Sulla Sindone esistono tre tipi di composti di ferro (ferro legato alla cellulosa, ferro legato all'emoglobina e ossido di ferro) che bisogna ben distinguere fra di loro. La maggior parte del ferro presente è nella forma legatasi alla cellulosa assieme al calcio durante il processo di macerazione del lino. Ovviamente il calcio e questo tipo di ferro si riscontrano uniformemente su tutto il lenzuolo.

Gli esami spettroscopici e ai raggi X hanno infatti mostrato una concentrazione uniforme del ferro nelle zone di immagine e di non-immagine; dunque non è il ferro che forma la figura del corpo. Una concentrazione di ferro più alta si osserva invece, come è logico, nelle aree delle impronte sanguigne, dove al ferro legato alla cellulosa, che è dappertutto, si somma quello legato all'emoglobina del sangue. Qui si riscontrano le particelle rosse non birifrangenti, costituite da materiale proteico (sangue), che contengono quindi il secondo tipo di ferro, quello legato all'emoglobina.

Il terzo tipo, infine, è l'ossido di ferro (Fe2O3) puro.
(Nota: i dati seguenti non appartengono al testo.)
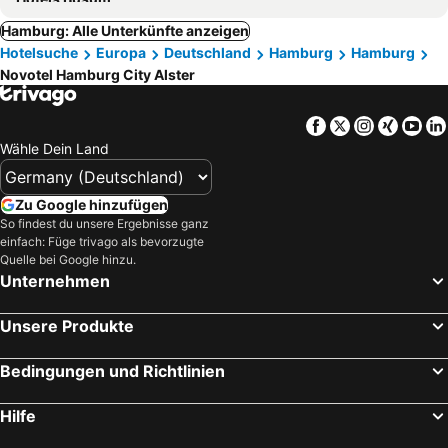
Hamburg: Alle Unterkünfte anzeigen
Hotelsuche
Europa
Deutschland
Hamburg
Hamburg
Novotel Hamburg City Alster
Facebook
Twitter
Instagra
Xing
Yo
Wähle Dein Land
Zu Google hinzufügen
So findest du unsere Ergebnisse ganz
einfach: Füge trivago als bevorzugte
Quelle bei Google hinzu.
Unternehmen
Unsere Produkte
Bedingungen und Richtlinien
Hilfe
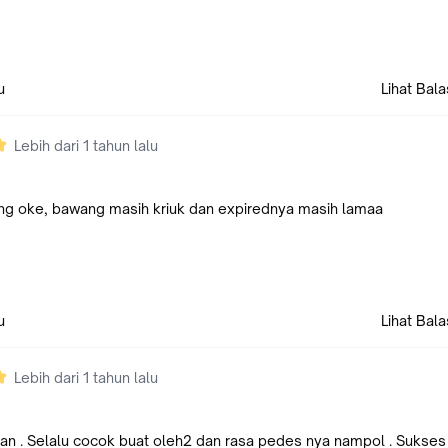
u
Lihat Bal
Lebih dari 1 tahun lalu
ang oke, bawang masih kriuk dan expirednya masih lamaa
u
Lihat Bal
Lebih dari 1 tahun lalu
an . Selalu cocok buat oleh2 dan rasa pedes nya nampol . Sukses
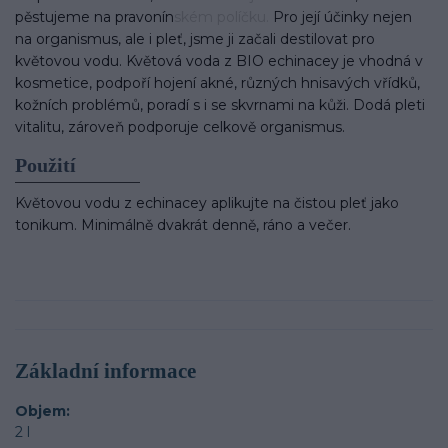
pěstujeme na pravonínském políčku. Pro její účinky nejen
na organismus, ale i pleť, jsme ji začali destilovat pro
květovou vodu. Květová voda z BIO echinacey je vhodná v
kosmetice, podpoří hojení akné, různých hnisavých vřídků,
kožních problémů, poradí s i se skvrnami na kůži. Dodá pleti
vitalitu, zároveň podporuje celkově organismus.
Použití
Květovou vodu z echinacey aplikujte na čistou pleť jako
tonikum. Minimálně dvakrát denně, ráno a večer.
Základní informace
Objem
2 l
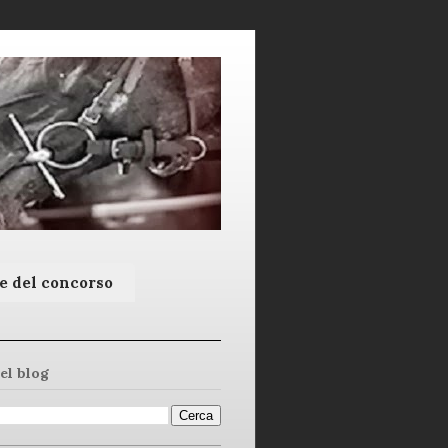
e del concorso
el blog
Esso risulta dall’analisi delle particelle rosse birifrangenti, che hanno una duplice provenienza: derivano da sangue bruciato e si riscontrano nelle aree sanguigne strinate; provengono dall'accumulo dovuto alla migrazione di ferro ai margini delle macchie d'acqua. Questo ossido di ferro è una percentuale molto piccola ed è da sottolineare che non si trova ossido di ferro né sull'immagine né sulle macchie di sangue. Dunque non manca solo il legante di pittura, manca anche il pigmento! Come si può, allora, dopo analisi chimiche così accurate, continuare ad affermare che la Sindone fu dipinta? O si è scientificamente incompetenti, o si è in malafede.
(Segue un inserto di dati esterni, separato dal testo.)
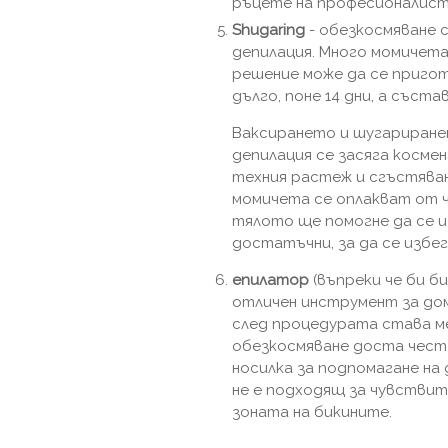
ръцете на професионалист
Shugaring
- обезкосмяване с
депилация. Много момичета
решение може да се приго
дълго, поне 14 дни, а съст
Ваксирането и шугариранет
депилация се засяга косме
техния растеж и сгъстяван
момичета се оплакват от 
тялото ще помогне да се и
достатъчни, за да се избег
епилатор
(въпреки че би б
отличен инструмент за дом
след процедурата става ме
обезкосмяване доста често
носилка за подпомагане н
не е подходящ за чувствит
зоната на бикините.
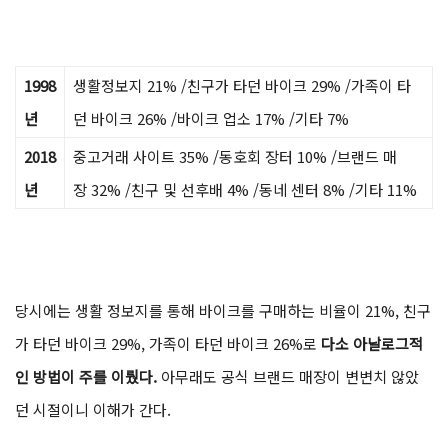
1998
생활정보지 21% /친구가 타던 바이크 29% /가족이 타
년
던 바이크 26% /바이크 업소 17% /기타 7%
2018
중고거래 사이트 35% /동호회 장터 10% /브랜드 매
년
장 32% /친구 및 선후배 4% /동네 센터 8% /기타 11%
당시에는 생활 정보지를 통해 바이크를 구매하는 비율이 21%, 친구
가 타던 바이크 29%, 가족이 타던 바이크 26%로
다소 아날로그적
인 방법이 주를 이뤘다.
아무래도 공식 브랜드 매장이 변변치 않았
던 시절이니 이해가 간다.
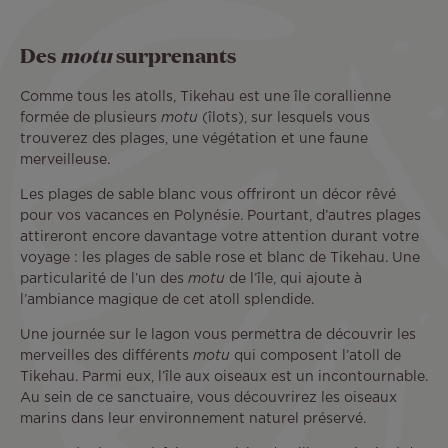
Des
motu
surprenants
Comme tous les atolls, Tikehau est une île corallienne
formée de plusieurs
motu
(îlots), sur lesquels vous
trouverez des plages, une végétation et une faune
merveilleuse.
Les plages de sable blanc vous offriront un décor rêvé
pour vos vacances en Polynésie. Pourtant, d’autres plages
attireront encore davantage votre attention durant votre
voyage : les plages de sable rose et blanc de Tikehau. Une
particularité de l’un des
motu
de l’île, qui ajoute à
l’ambiance magique de cet atoll splendide.
Une journée sur le lagon vous permettra de découvrir les
merveilles des différents
motu
qui composent l’atoll de
Tikehau. Parmi eux, l’île aux oiseaux est un incontournable.
Au sein de ce sanctuaire, vous découvrirez les oiseaux
marins dans leur environnement naturel préservé.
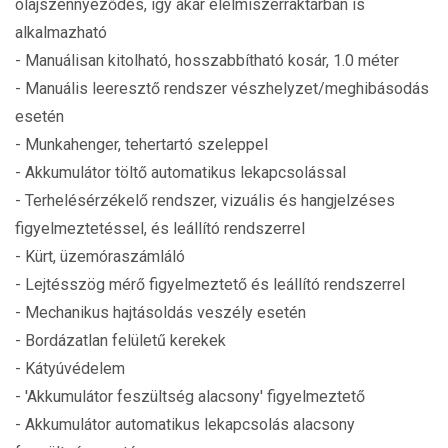
olajszennyeződés, így akár élelmiszerraktárban is
alkalmazható
- Manuálisan kitolható, hosszabbítható kosár, 1.0 méter
- Manuális leeresztő rendszer vészhelyzet/meghibásodás
esetén
- Munkahenger, tehertartó szeleppel
- Akkumulátor töltő automatikus lekapcsolással
- Terhelésérzékelő rendszer, vizuális és hangjelzéses
figyelmeztetéssel, és leállító rendszerrel
- Kürt, üzemóraszámláló
- Lejtésszög mérő figyelmeztető és leállító rendszerrel
- Mechanikus hajtásoldás veszély esetén
- Bordázatlan felületű kerekek
- Kátyúvédelem
- 'Akkumulátor feszültség alacsony' figyelmeztető
- Akkumulátor automatikus lekapcsolás alacsony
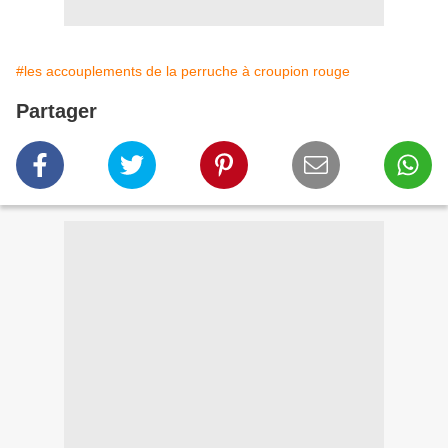
#les accouplements de la perruche à croupion rouge
Partager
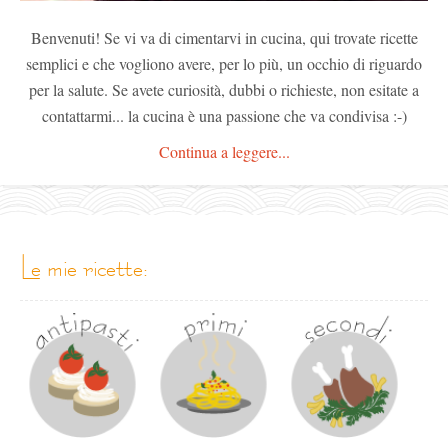
Benvenuti! Se vi va di cimentarvi in cucina, qui trovate ricette
semplici e che vogliono avere, per lo più, un occhio di riguardo
per la salute. Se avete curiosità, dubbi o richieste, non esitate a
contattarmi... la cucina è una passione che va condivisa :-)
Continua a leggere...
le mie ricette:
Oltretutto, con una specifica analisi, si è osservato che l'ossido di ferro, in quei pochi punti dove è presente per le cause suddette, è estremamente puro e non contiene tracce di manganese, cobalto, nichel e alluminio al di sopra dell'1%. Queste tracce sono invece presenti nei pigmenti di pittura minerali. È stato trovato solo un cristallino di cinabro, che è da considerarsi un reperto accidentale. L'esame di tutta la Sindone con la fluorescenza ai raggi X non ha rilevato alcun pigmento di pittura, quindi nemmeno cinabro; questa sostanza non può essere responsabile della colorazione delle macchie rosse, peraltro certamente composte da sangue, semplicemente perché non è presente.

Bisogna considerare che molti artisti hanno copiato dal vero la Sindone, e quindi la presenza occasionale di pigmenti non è inaspettata; anche perché quasi sempre le copie venivano messe a contatto con l'originale per renderle più venerabili. Tutto questo si sa da quarant’anni. Anche la datazione radiocarbonica di trent’anni fa è stata già autorevolmente contestata in sede scientifica e definitivamente smentita l’anno scorso da un importante articolo pubblicato su Archaeometry.
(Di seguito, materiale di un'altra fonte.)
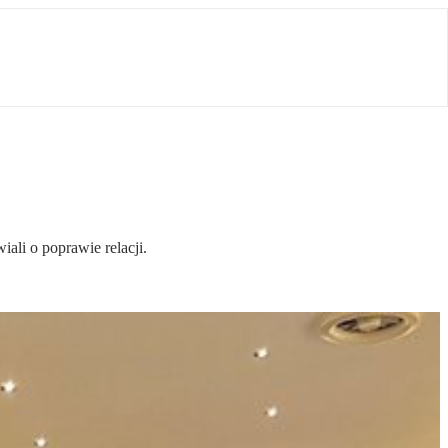
ali o poprawie relacji.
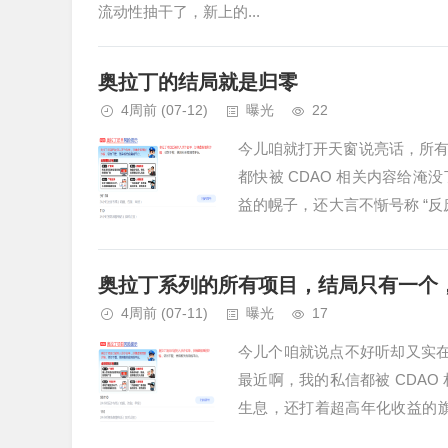
流动性抽干了，新上的...
奥拉丁的结局就是归零
4周前
(07-12)
曝光
22
今儿咱就打开天窗说亮话，所
都快被 CDAO 相关内容给
益的幌子，还大言不惭号称 “
了。大家还记得 GOT&...
奥拉丁系列的所有项目，结局只有一个
4周前
(07-11)
曝光
17
今儿个咱就说点不好听却又实在
最近啊，我的私信都被 CDA
生息，还打着超高年化收益的旗
儿，心里就明...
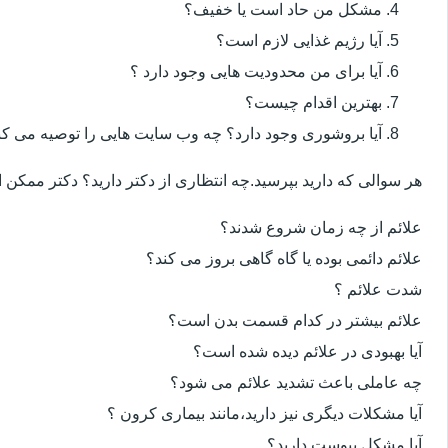
مشکل من حاد است یا خفیف؟
آیا رژیم غذایی لازم است؟
آیا برای من محدودیت هایی وجود دارد ؟
بهترین اقدام چیست؟
آیا بروشوری وجود دارد؟ چه وب سایت هایی را توصیه می کن
هر سوالی که دارید بپرسید.چه انتظاری از دکتر دارید؟ دکتر ممکن
علائم از چه زمان شروع شدند؟
علائم دائمی بوده یا گاه گاهی بروز می کند؟
شدت علائم ؟
علائم بیشتر در کدام قسمت بدن است؟
آیا بهبودی در علائم دیده شده است؟
چه عاملی باعث تشدید علائم می شود؟
آیا مشکلات دیگری نیز دارید،مانند بیماری کرون ؟
آیا مشکل یبوست دارید؟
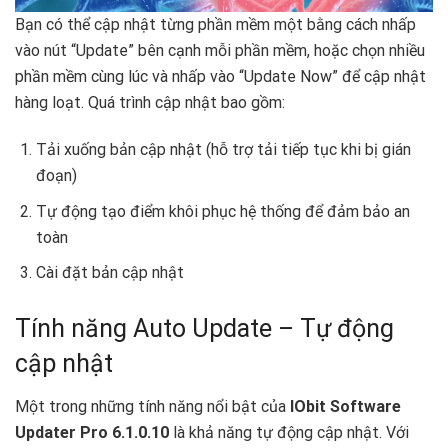
Bạn có thể cập nhật từng phần mềm một bằng cách nhấp
vào nút “Update” bên cạnh mỗi phần mềm, hoặc chọn nhiều
phần mềm cùng lúc và nhấp vào “Update Now” để cập nhật
hàng loạt. Quá trình cập nhật bao gồm:
Tải xuống bản cập nhật (hỗ trợ tải tiếp tục khi bị gián
đoạn)
Tự động tạo điểm khôi phục hệ thống để đảm bảo an
toàn
Cài đặt bản cập nhật
Tính năng Auto Update – Tự động
cập nhật
Một trong những tính năng nổi bật của
IObit Software
Updater Pro 6.1.0.10
là khả năng tự động cập nhật. Với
Come fa allora Montanari a parlare della autenticità della Sindone come una fake news? Come fa ad affermare “l’incontestabile verità scientifica” che “la Sindone è un manufatto medioevale francese”? Evidentemente, non essendo un esperto della reliquia, si è incautamente rivolto a fonti inaffidabili che l’hanno ingannato con le loro – quelle sì – fake news di una presunta falsità condita dalla ridicola leggenda, confezionata ad hoc, del pio artista che crea la Sindone con fede. Lo zelante critico d’arte si affretta ad aggiungere che “non è certo un capolavoro”, ma allora, se non vuole cimentarsi lui nell’impresa, perché non trova qualcuno che sappia fare di meglio? Non aggiungo altro se non l’unica parola con la quale si può definire questo articolo di Montanari: ridicolo.